“In Minnesota there have been overdoses due to a drug that an opioid can be cut with. It is an elephant tranquilizer! One grain of it the size of a poppy seed is terribly dangerous.”
I believe that is a synthetic version of fentanyl, and there was an article in the NY Times that the Chinese government has now banned it,significant quantities were coming from dubious sources in China (where it was legal, but not abused apparently) The article pointed out something stupid about US mail, apparently they don’t screen regular mail for these kind of things and on the dark net apparently standard advice with shipping drugs is 'use the US regular mail" and a lot of this was being shipped from suppliers in China to US based drug dealers (or to Mexico where the Cartels then distributed it).
I think there is a real problem around this issue, and what scares me is the simplistic “throw addicts in jail” kind of mentality or ‘fight the drug gangs’, when it is complex. Some of it is that these drugs are being overprescribed and there are many reasons for that. I have had surgery, not necessarily major, but enough that it could be painful and was getting prescriptions for oxycontin and percoset, both pretty powerful (I never filled them, did fine with advil and then when no threat of bleeding, aspirin). Why start with the heavy duty ones, why not try less addicting ones first before bringing in the big guns? If someone is in pain and the lower dose /strenght one doesn’t work, give them one for the bigger ones. Obviously, if the doctor has a patient who they know has serious pain and regular pain relievers don’t work, something like oxycontin could be the only way to keep them comfortable, and that should not change, but we should be looking at the routine use of these kinds of things. There are also some shady doctors who thanks to lax oversight with the prescriptions they write, were writing prescriptions to feed the illegal drug trade. One thing that should be banned are paper prescriptions, when doctors write prescriptions for controlled, addictive drugs like these they should be sent to monitoring agencies and if they see patterns of questionable prescription writing, they should be audited (and no, this is not a lot of doctors, but one doctor doing this could wreak havoc).

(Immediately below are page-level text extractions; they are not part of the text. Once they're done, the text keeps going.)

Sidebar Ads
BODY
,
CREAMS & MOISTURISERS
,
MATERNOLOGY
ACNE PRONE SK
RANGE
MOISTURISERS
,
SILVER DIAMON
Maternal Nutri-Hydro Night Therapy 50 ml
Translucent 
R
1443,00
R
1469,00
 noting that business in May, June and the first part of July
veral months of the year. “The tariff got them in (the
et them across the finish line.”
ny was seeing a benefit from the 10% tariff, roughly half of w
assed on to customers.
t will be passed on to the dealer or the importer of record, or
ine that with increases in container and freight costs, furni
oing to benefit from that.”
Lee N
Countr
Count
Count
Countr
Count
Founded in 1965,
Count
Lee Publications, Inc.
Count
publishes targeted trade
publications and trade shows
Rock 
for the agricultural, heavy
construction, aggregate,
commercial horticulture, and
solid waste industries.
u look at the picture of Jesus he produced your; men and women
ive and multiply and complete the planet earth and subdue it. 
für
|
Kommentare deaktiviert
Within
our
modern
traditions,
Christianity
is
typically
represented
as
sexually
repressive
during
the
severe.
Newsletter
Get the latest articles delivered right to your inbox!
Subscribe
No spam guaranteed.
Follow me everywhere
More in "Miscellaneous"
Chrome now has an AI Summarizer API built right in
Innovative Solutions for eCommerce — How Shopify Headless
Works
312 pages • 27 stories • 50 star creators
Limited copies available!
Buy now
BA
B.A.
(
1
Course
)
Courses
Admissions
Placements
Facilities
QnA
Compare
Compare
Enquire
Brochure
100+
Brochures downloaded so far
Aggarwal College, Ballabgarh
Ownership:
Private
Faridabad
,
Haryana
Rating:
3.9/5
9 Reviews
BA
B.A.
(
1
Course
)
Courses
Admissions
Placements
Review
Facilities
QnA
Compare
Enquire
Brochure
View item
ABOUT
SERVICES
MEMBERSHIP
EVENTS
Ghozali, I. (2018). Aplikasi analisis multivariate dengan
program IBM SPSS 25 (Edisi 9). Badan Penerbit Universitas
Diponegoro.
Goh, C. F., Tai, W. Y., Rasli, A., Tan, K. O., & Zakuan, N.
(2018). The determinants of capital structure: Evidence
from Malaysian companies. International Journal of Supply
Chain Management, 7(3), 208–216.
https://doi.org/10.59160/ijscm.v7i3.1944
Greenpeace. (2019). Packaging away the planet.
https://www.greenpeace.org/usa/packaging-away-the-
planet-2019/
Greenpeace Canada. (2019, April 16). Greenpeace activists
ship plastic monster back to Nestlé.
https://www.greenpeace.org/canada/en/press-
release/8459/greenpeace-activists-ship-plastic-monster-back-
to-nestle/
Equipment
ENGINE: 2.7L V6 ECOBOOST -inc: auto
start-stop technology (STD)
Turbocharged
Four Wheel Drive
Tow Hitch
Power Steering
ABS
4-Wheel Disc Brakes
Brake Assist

@gouf78 mentioned something I have heard, that with pain management they tend to assume someone need more,rather than less, and i remember reading a study on the pain pumps that people who used them tended to use less than they would be given by a provider. The problem is everyone’s pain levels are different, and in trying to be proactive they may use more than necessary or may use a stronger one than necessary to start out with.
Other problems are people leave this crap laying around when they are done with it and the kids grab it, and so forth.Not to mention this addiction problem is similar to what we have seen in the past, it is tied to issues of economics and cycles of issues, just a different cast of characters is being affected. I have been reading articles where farmers, for example, are wondering who they will leave their farms to, they are often faced with kids who either have od’ed or have drug problems, read another article where employers have job openings and are desperate because so many of those applying are turning up positive for drug use, the people running the show at one company they were leery about bringing in refugees from places like Syria, but were finding them a blessing because they were ready to work and didn’t have drug problems and the like.
The basic answer to me is there are no simple answers, and that is what I fear, we saw with the last ‘war on drugs’ that the emphasis was placed on putting people in jail, and look where that left us, rather than on treatment and figuring out why people are using them in the first place.